### Input material
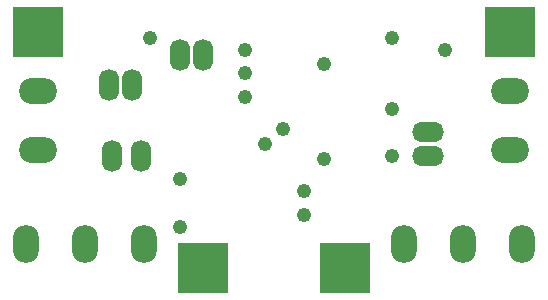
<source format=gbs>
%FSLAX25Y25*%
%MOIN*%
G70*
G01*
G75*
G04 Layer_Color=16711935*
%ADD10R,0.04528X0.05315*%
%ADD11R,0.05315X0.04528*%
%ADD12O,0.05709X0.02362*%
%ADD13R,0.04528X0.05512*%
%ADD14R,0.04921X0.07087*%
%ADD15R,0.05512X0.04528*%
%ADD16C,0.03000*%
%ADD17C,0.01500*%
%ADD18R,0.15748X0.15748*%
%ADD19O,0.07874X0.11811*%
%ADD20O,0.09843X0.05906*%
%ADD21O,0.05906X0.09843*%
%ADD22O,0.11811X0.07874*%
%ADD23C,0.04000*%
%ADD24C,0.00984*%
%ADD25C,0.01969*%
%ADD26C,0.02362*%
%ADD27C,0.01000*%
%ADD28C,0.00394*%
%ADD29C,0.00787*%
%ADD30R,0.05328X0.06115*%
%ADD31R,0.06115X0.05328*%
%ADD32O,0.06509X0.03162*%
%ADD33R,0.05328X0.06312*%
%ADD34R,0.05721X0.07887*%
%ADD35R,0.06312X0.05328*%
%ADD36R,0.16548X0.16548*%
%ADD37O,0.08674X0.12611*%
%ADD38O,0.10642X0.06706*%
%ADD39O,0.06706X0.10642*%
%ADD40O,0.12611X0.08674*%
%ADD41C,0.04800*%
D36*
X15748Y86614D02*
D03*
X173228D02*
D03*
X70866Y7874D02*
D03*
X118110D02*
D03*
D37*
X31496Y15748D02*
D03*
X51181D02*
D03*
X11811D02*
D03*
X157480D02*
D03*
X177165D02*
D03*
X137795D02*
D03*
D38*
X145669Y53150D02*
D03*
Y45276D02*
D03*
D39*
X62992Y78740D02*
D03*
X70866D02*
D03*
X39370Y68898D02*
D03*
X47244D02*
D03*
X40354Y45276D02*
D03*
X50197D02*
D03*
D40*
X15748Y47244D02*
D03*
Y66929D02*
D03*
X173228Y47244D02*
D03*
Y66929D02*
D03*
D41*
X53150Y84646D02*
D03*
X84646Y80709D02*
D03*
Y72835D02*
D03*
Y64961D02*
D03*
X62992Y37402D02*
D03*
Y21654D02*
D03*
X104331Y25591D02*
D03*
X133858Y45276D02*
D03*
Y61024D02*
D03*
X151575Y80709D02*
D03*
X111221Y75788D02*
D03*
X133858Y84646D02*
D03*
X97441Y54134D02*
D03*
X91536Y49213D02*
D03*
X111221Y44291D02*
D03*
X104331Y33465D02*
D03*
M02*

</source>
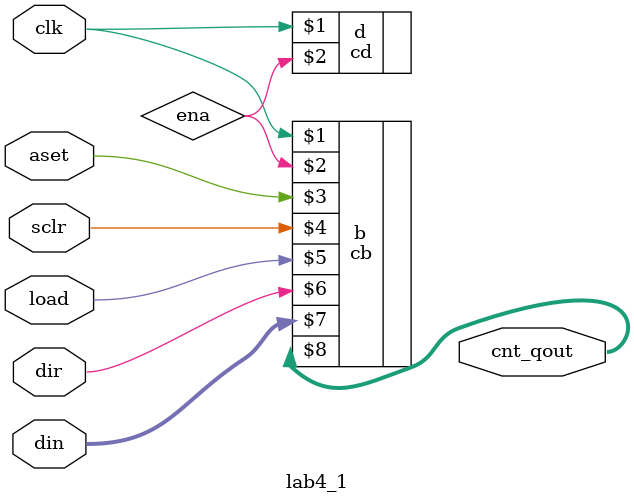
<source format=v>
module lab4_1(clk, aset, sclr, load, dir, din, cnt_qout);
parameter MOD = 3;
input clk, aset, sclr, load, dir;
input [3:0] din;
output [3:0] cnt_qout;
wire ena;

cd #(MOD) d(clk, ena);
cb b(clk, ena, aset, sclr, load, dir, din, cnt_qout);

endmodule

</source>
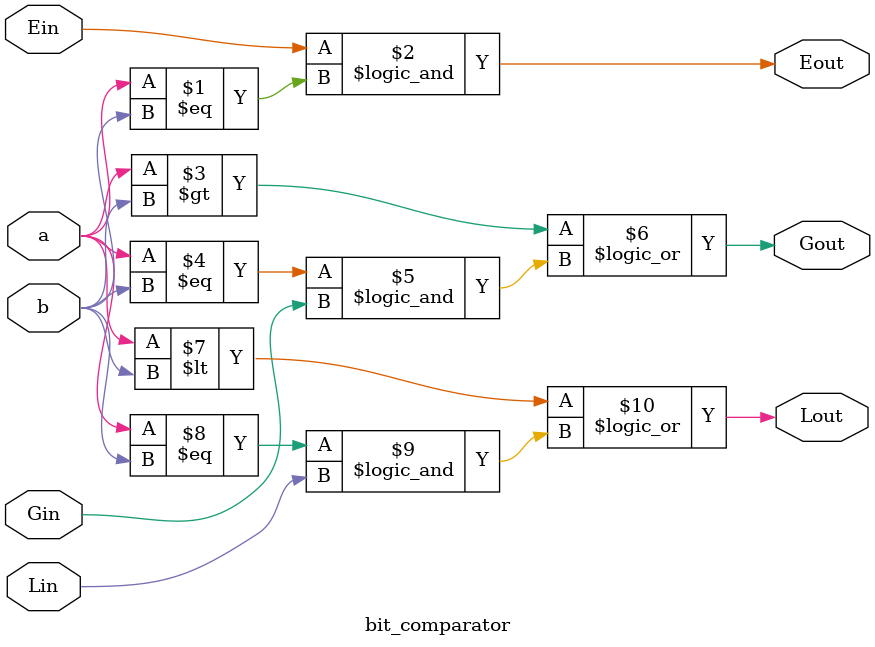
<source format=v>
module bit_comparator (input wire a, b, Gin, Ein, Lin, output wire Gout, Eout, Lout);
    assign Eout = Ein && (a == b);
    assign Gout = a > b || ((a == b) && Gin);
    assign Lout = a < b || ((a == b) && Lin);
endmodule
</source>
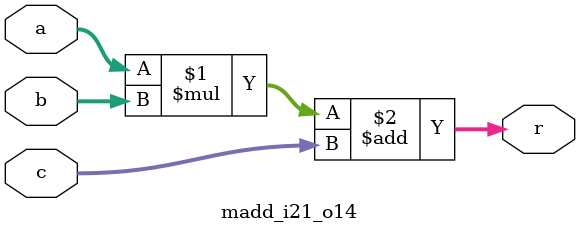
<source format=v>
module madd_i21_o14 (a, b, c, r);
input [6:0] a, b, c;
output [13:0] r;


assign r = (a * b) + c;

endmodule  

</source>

### Your task
Give all the entries again exactly, dropping each picture.

### Result for this task
<source format=gbs>
%FSLAX25Y25*%
%MOIN*%
G70*
G01*
G75*
G04 Layer_Color=16711935*
%ADD10R,0.04528X0.05315*%
%ADD11R,0.05315X0.04528*%
%ADD12O,0.05709X0.02362*%
%ADD13R,0.04528X0.05512*%
%ADD14R,0.04921X0.07087*%
%ADD15R,0.05512X0.04528*%
%ADD16C,0.03000*%
%ADD17C,0.01500*%
%ADD18R,0.15748X0.15748*%
%ADD19O,0.07874X0.11811*%
%ADD20O,0.09843X0.05906*%
%ADD21O,0.05906X0.09843*%
%ADD22O,0.11811X0.07874*%
%ADD23C,0.04000*%
%ADD24C,0.00984*%
%ADD25C,0.01969*%
%ADD26C,0.02362*%
%ADD27C,0.01000*%
%ADD28C,0.00394*%
%ADD29C,0.00787*%
%ADD30R,0.05328X0.06115*%
%ADD31R,0.06115X0.05328*%
%ADD32O,0.06509X0.03162*%
%ADD33R,0.05328X0.06312*%
%ADD34R,0.05721X0.07887*%
%ADD35R,0.06312X0.05328*%
%ADD36R,0.16548X0.16548*%
%ADD37O,0.08674X0.12611*%
%ADD38O,0.10642X0.06706*%
%ADD39O,0.06706X0.10642*%
%ADD40O,0.12611X0.08674*%
%ADD41C,0.04800*%
D36*
X15748Y86614D02*
D03*
X173228D02*
D03*
X70866Y7874D02*
D03*
X118110D02*
D03*
D37*
X31496Y15748D02*
D03*
X51181D02*
D03*
X11811D02*
D03*
X157480D02*
D03*
X177165D02*
D03*
X137795D02*
D03*
D38*
X145669Y53150D02*
D03*
Y45276D02*
D03*
D39*
X62992Y78740D02*
D03*
X70866D02*
D03*
X39370Y68898D02*
D03*
X47244D02*
D03*
X40354Y45276D02*
D03*
X50197D02*
D03*
D40*
X15748Y47244D02*
D03*
Y66929D02*
D03*
X173228Y47244D02*
D03*
Y66929D02*
D03*
D41*
X53150Y84646D02*
D03*
X84646Y80709D02*
D03*
Y72835D02*
D03*
Y64961D02*
D03*
X62992Y37402D02*
D03*
Y21654D02*
D03*
X104331Y25591D02*
D03*
X133858Y45276D02*
D03*
Y61024D02*
D03*
X151575Y80709D02*
D03*
X111221Y75788D02*
D03*
X133858Y84646D02*
D03*
X97441Y54134D02*
D03*
X91536Y49213D02*
D03*
X111221Y44291D02*
D03*
X104331Y33465D02*
D03*
M02*

</source>
<source format=v>
module lab4_1(clk, aset, sclr, load, dir, din, cnt_qout);
parameter MOD = 3;
input clk, aset, sclr, load, dir;
input [3:0] din;
output [3:0] cnt_qout;
wire ena;

cd #(MOD) d(clk, ena);
cb b(clk, ena, aset, sclr, load, dir, din, cnt_qout);

endmodule

</source>
<source format=v>
module bit_comparator (input wire a, b, Gin, Ein, Lin, output wire Gout, Eout, Lout);
    assign Eout = Ein && (a == b);
    assign Gout = a > b || ((a == b) && Gin);
    assign Lout = a < b || ((a == b) && Lin);
endmodule
</source>
<source format=v>
module madd_i21_o14 (a, b, c, r);
input [6:0] a, b, c;
output [13:0] r;


assign r = (a * b) + c;

endmodule  

</source>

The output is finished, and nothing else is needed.